Five Cardinal Principles for Surviving Crypto


Surviving Crypto

Exactly five years ago, I bought my first cryptocurrency, spurred on by a friend’s enthusiasm. Three years earlier, I had taken an online blockchain course organized by Berkeley, but despite being interested in the technology, I decided not to invest in any of the coins circulating at the time. I had no tools to assess their real value; the whole market felt imaginary, like fantasy football.

After having some success with NFTs, I identified Solana as the only blockchain with a clear and coherent mission. But the peak of euphoria was already near, soon followed by the collapse of Terra/Luna and the failure of FTX. As in 2018, the market stopped making sense.

On this anniversary, I thought I’d share what I consider the five cardinal principles for operating – and surviving – in crypto:

  1. Crypto is a short-term investment.
    The HOLD strategy doesn’t work for any token. The only real opportunity is to exploit the relatively brief pump-and-dump cycles.
  2. Avoid economic or financial analysis.
    Traditional market logic doesn’t apply in crypto. Everything revolves around speculation and leverage. The only thing that matters is identifying the trend and defining a clear, achievable profit target (30% per cycle in my case).
  3. Focus on ultra-liquid tokens.
    Stick to assets with deep liquidity, large trading volumes, and at least minimally credible metrics.

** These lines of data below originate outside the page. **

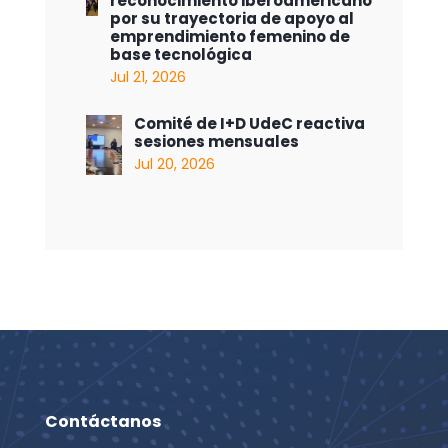
reconocimiento iberoamericano
por su trayectoria de apoyo al
emprendimiento femenino de
base tecnológica
Jul 21, 2026
Comité de I+D UdeC reactiva
sesiones mensuales
Jul 20, 2026
Contáctanos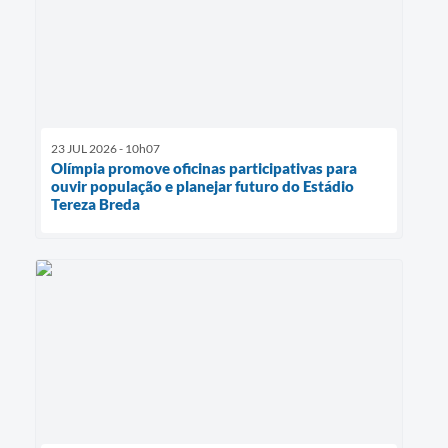
23 JUL 2026 - 10h07
Olímpia promove oficinas participativas para
ouvir população e planejar futuro do Estádio
Tereza Breda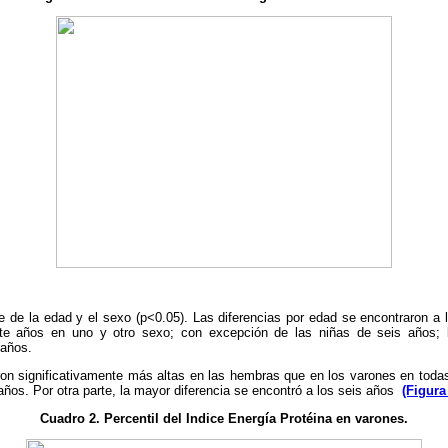
 de la edad y el sexo (p<0.05). Las diferencias por edad se encontraron a 
ete años en uno y otro sexo; con excepción de las niñas de seis años; 
 años.
on significativamente más altas en las hembras que en los varones en toda
años. Por otra parte, la mayor diferencia se encontró a los seis años
(Figura
Cuadro 2. Percentil del Indice Energía Protéina en varones.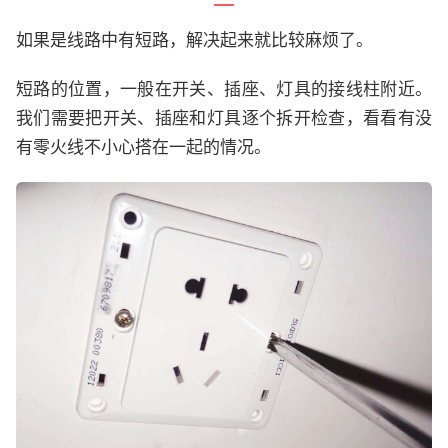
如果是线路中有短路，解决起来就比较麻烦了。
短路的位置，一般在开关、插座、灯具的接线柱附近。
我们需要把开关、插座和灯具逐个拆开检查，看看有没
有零火线不小心搭在一起的情况。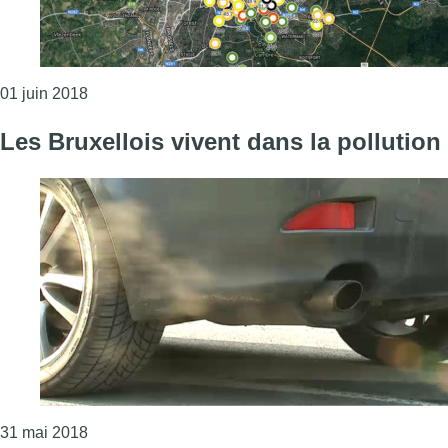
Consulter l'article "Pour lancer sa campagne NO², E
01 juin 2018
Les Bruxellois vivent dans la pollution
Consulter l'article "Les Bruxellois vivent dans la pol
31 mai 2018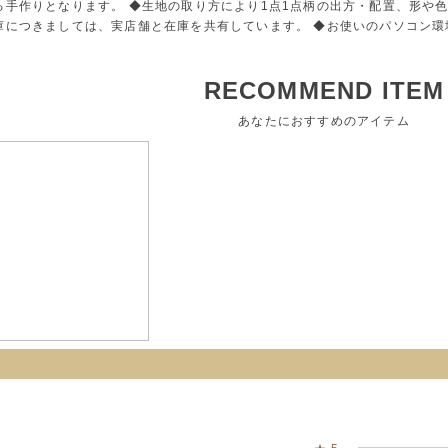
る手作りとなります。 ◆生地の取り方により1点1点柄の出方・配置、形や
庫につきましては、実店舗と在庫を共有しています。 ◆お使いのパソコン
RECOMMEND ITEM
あなたにおすすめのアイテム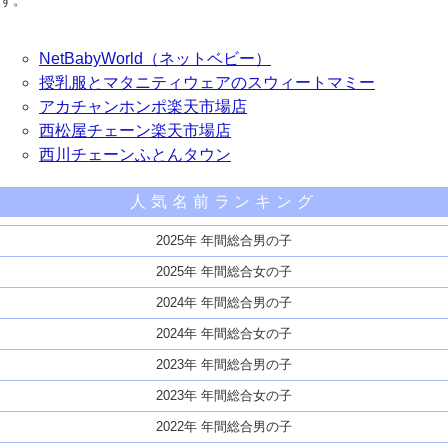
す。
NetBabyWorld（ネットベビー）
授乳服とマタニティウェアのスウィートマミー
アカチャンホンポ楽天市場店
西松屋チェーン楽天市場店
西川チェーンふとんタウン
人気名前ランキング
2025年 年間総合男の子
2025年 年間総合女の子
2024年 年間総合男の子
2024年 年間総合女の子
2023年 年間総合男の子
2023年 年間総合女の子
2022年 年間総合男の子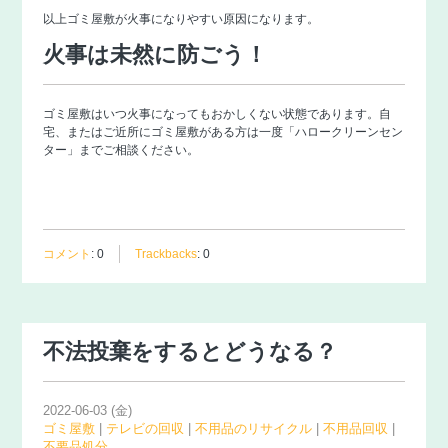
以上ゴミ屋敷が火事になりやすい原因になります。
火事は未然に防ごう！
ゴミ屋敷はいつ火事になってもおかしくない状態であります。自
宅、またはご近所にゴミ屋敷がある方は一度「
ハロークリーンセン
ター
」までご相談ください。
コメント
:
0
Trackbacks
:
0
不法投棄をするとどうなる？
2022-06-03 (金)
ゴミ屋敷
|
テレビの回収
|
不用品のリサイクル
|
不用品回収
|
不要品処分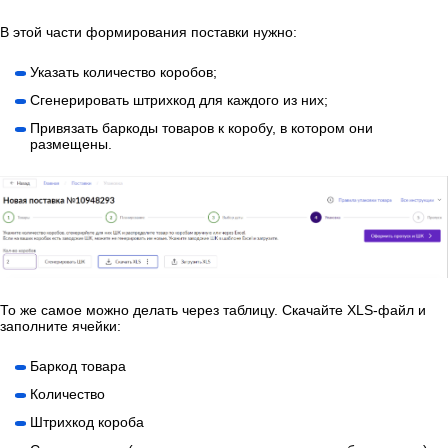
В этой части формирования поставки нужно:
Указать количество коробов;
Сгенерировать штрихкод для каждого из них;
Привязать баркоды товаров к коробу, в котором они
размещены.
То же самое можно делать через таблицу. Скачайте XLS-файл и
заполните ячейки:
Баркод товара
Количество
Штрихкод короба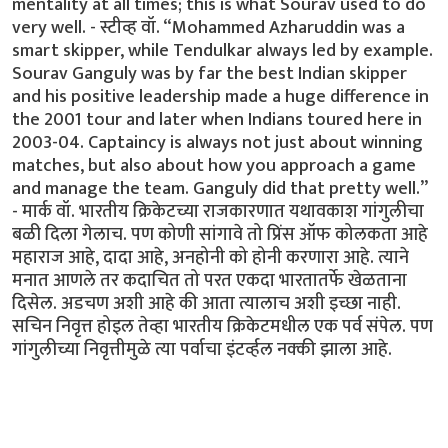
mentality at all times; this is what Sourav used to do
very well. - स्टीव्ह वॉ. “Mohammed Azharuddin was a
smart skipper, while Tendulkar always led by example.
Sourav Ganguly was by far the best Indian skipper
and his positive leadership made a huge difference in
the 2001 tour and later when Indians toured here in
2003-04. Captaincy is always not just about winning
matches, but also about how you approach a game
and manage the team. Ganguly did that pretty well.”
- मार्क वॉ. भारतीय क्रिकेटच्या राजकारणात यथावकाश गांगुलीचा
बळी दिला गेलाच. पण कोणी सांगावे तो प्रिंस ऑफ कोलकता आहे
महाराज आहे, दादा आहे, अनहोनी को होनी करणारा आहे. त्याने
मनात आणले तर कदाचित तो परत एकदा भारतातर्फे खेळताना
दिसेल. अडचण अशी आहे की आता त्यालाच अशी इच्छा नाही.
सचिन निवृत्त होइल तेव्हा भारतीय क्रिकेटमधील एक पर्व संपेल. पण
गांगुलीच्या निवृत्तीमुळे त्या पर्वाचा इंटर्व्हल नक्की झाला आहे.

At the moment, in my view, only three qualify: BTC, ETH, and SOL. Personally, I’m betting on SOL.
  4. Avoid minor tokens.
    Tokens with attractive staking rewards, low float, or obscure narratives almost always trend toward zero. They’re usually just a waste of time and energy. If you receive them through an airdrop, either sell immediately or wait for the right hype-driven moment.
  5. If you want a lottery ticket, choose memes.
    Memecoins are preferable to leveraged trading or NFTs. But unlike a real lottery, they will almost certainly not change your life. Treat them as a game with fixed, predefined, and unchangeable rules.

Five years of survival in crypto is genuinely something — most don’t make it that far without either getting wiped out or getting religious about it. Your framework is coherent and clearly earned. A few honest pushbacks though:

On principle 1, “HODL doesn’t work for any token” is falsifiable — BTC held from any point before 2020 has outperformed almost any active trading strategy after taxes and fees. You’re describing your approach, not a universal law. Timing cycles consistently is harder than it sounds, and most people who try underperform passive holding.

Principle 2 is your strongest, and also the most contrarian. You’re essentially saying: abandon the pretense of fundamentals, accept what this market actually is. That’s intellectually honest in a space full of people cosplaying as analysts.

On SOL specifically — you watched FTX collapse nearly take it to zero. Betting on SOL as the “coherent mission” chain while acknowledging the market stops making sense is a tension worth sitting with. Coherent mission doesn’t protect against correlated macro selloffs.

Principle 5 is where I’d push hardest. Memecoins aren’t safer than leverage — they’re leverage with extra steps and zero underlying. The “fixed rules” framing makes them sound disciplined, but the house edge in memes is opaque and often manipulated. At least with a futures position, you know your liquidation price.

The meta-question worth asking: if everything is trend-following with a 30% target, what’s your actual edge over the next person doing the same thing?